Economists estimate that there are more than 2 million fewer occupied homes in the country than there would have been had Americans continued forming households at the rate they did before the recession. The slowdown has lowered demand for housing as well as for furnishings and appliances, placing a further drag on the economy.
“Although reasons for household sharing are not discernible from the survey, our analysis suggests that adults and families coped with challenging economic circumstances over the course of the recession by joining households or combining households with other individuals or families,” said Laryssa Mykyta, a report co-author and a Census Bureau analyst.
The report added that such moves proved beneficial, with many Americans escaping poverty by sharing homes with families or friends.
The poverty rates for shared households were lower than for other households, although the adults who made up those households individually had high rates of personal poverty, which are defined by federal guidelines.
That was especially true for young adults.
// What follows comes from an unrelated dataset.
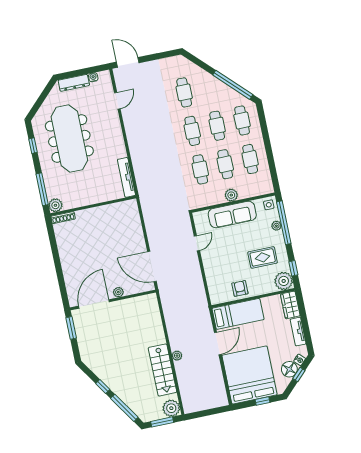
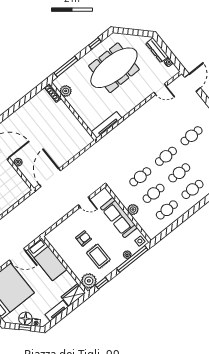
plant: (55, 205) -> (66, 91), moved
armchair: (240, 288) -> (84, 238), moved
Those who lived with their parents had a poverty rate of 8.4 percent, but that figure included the entire household in calculating income. If the poverty status was determined using solely individual incomes, the poverty rate for those doubled-up young adults would have been 45.3 percent, according to the Census Bureau.
“It is difficult to assess the precise impact of household sharing on economic well-being,” Mykyta said. “But the higher personal poverty rates for adults heading shared households suggests that this group has fewer individual resources than their counterparts.”
Overall, 27.7 percent of adults — 61.7 million people — were doubled up in households in 2007, a number that rose to 69 million, or 30.1 percent, in 2010.
The Census Bureau defines “doubled up” households as those that include at least one “additional” adult — a person 18 or older who is not enrolled in school and is not a spouse or live-in partner.
Americans were most likely to double up with other family members, the report found. In 2010, adult children accounted for 46 percent of those who doubled up, while parents who moved in with their adult children made up another 13 percent. Siblings, grandchildren and other relatives accounted for nearly 23 percent of those who doubled up, the report said.